## PAGE EXCERPT
◇ ◇ ◇
Posted by Literary Titan
In The Siege of Laronto there are a lot of great courageous characters. What was your inspiration for creating the main characters in this story?
I used a collection of different historical characters as my starting point, and then added my interpretation of them. Mathilda was a mixture of Elizabeth I and Boudica, as well as a couple of strong females whom I know! If I’m honest, I have had a lot more ideas for her character development, which I hope to follow through in the sequels.
The knights and baron were based on a collection of knights who were gallivanting around during the middle ages, particularly influenced by the Crusades. The king of Valecia, as well as the archbishop and merchants were influenced by the age of Spanish exploration and the Conquistadors. I hope that a sense of greed and intrigue came through in those passages. Wirlwin is more of a Marco Polo character, as will become clear in the next book, which follows the events of his next mission.
Juan was probably my favourite character. He took the role of the ordinary person in history, one who is as every bit as courageous as the ‘great’ men and women, but is often forgotten in the retelling of the story. It was a very deliberate decision to make him a member of the original inhabitants of the island.
Why did you want this story to circle around the siege of this one city? How did it play into the development of the characters?
◇ ◇ ◇
Joint position lists
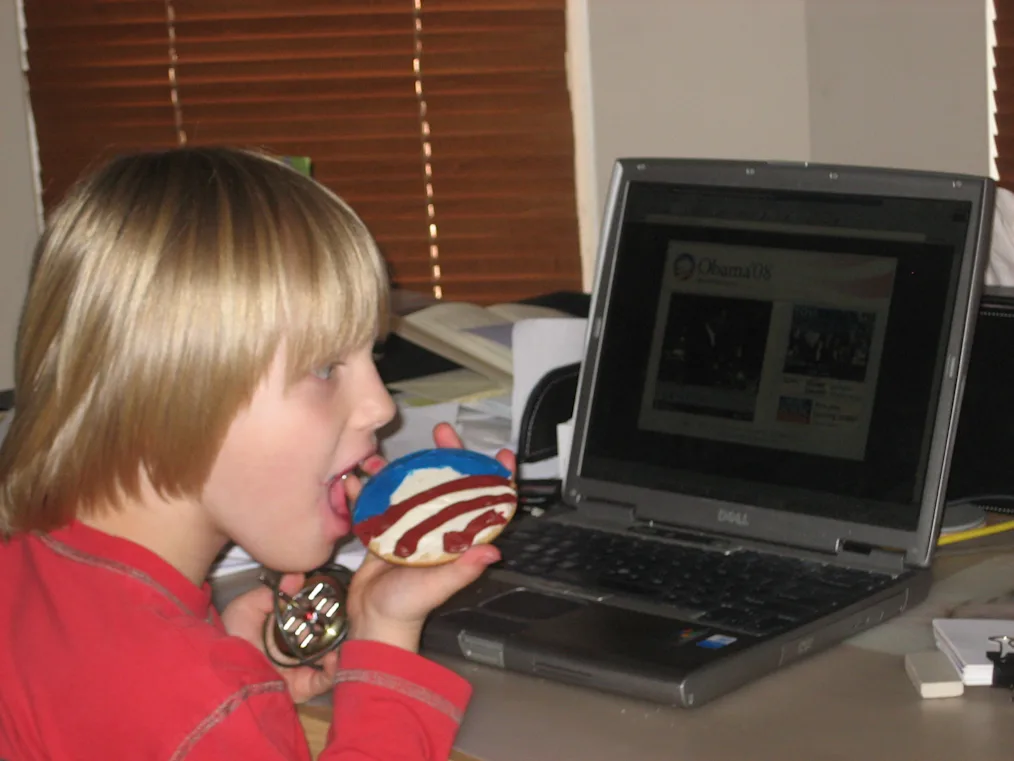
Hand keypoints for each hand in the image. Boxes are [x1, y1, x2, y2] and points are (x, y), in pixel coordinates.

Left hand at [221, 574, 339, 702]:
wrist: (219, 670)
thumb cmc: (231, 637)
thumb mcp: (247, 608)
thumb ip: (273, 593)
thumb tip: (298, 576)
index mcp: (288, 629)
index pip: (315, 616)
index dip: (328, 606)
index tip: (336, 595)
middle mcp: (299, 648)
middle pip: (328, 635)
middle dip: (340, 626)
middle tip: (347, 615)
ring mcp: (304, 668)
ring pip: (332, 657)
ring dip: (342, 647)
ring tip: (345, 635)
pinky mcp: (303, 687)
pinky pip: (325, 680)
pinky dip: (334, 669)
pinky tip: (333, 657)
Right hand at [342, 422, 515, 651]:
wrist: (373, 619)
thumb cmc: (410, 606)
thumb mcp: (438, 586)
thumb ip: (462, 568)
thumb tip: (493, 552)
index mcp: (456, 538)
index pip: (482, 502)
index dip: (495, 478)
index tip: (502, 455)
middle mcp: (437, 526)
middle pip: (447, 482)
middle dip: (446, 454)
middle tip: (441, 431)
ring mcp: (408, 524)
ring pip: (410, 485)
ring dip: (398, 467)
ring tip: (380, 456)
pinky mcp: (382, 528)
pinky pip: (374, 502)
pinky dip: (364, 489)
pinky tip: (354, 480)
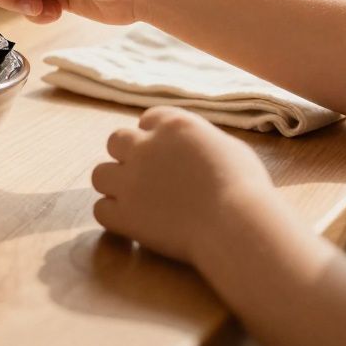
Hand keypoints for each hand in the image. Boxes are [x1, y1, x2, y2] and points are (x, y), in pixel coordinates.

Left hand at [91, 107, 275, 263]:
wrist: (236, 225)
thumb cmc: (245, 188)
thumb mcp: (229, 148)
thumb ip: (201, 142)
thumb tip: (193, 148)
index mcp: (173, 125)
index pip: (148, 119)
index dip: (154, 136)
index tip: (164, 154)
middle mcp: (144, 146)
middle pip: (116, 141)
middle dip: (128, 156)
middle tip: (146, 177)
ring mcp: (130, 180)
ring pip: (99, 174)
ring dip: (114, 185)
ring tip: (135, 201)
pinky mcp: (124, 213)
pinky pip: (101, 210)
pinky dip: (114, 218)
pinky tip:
◇ ◇ ◇
## TASK LIST
• a. Answer these questions about the interview, one per line:
(i) Which two historical figures were combined to create Mathilda?
(ii) What historical period influenced the king of Valecia, the archbishop and the merchants?
(iii) Which character was probably the author's favorite?
• b. From the interview, please extract the passage that opens with the words containing "I used a collection" and closes with "his next mission.".
The entries are separate material and unrelated to the interview.

## EXPECTED OUTPUTS
• a.
(i) Elizabeth I and Boudica
(ii) The age of Spanish exploration and the Conquistadors
(iii) Juan

• b.
I used a collection of different historical characters as my starting point, and then added my interpretation of them. Mathilda was a mixture of Elizabeth I and Boudica, as well as a couple of strong females whom I know! If I’m honest, I have had a lot more ideas for her character development, which I hope to follow through in the sequels.
The knights and baron were based on a collection of knights who were gallivanting around during the middle ages, particularly influenced by the Crusades. The king of Valecia, as well as the archbishop and merchants were influenced by the age of Spanish exploration and the Conquistadors. I hope that a sense of greed and intrigue came through in those passages. Wirlwin is more of a Marco Polo character, as will become clear in the next book, which follows the events of his next mission.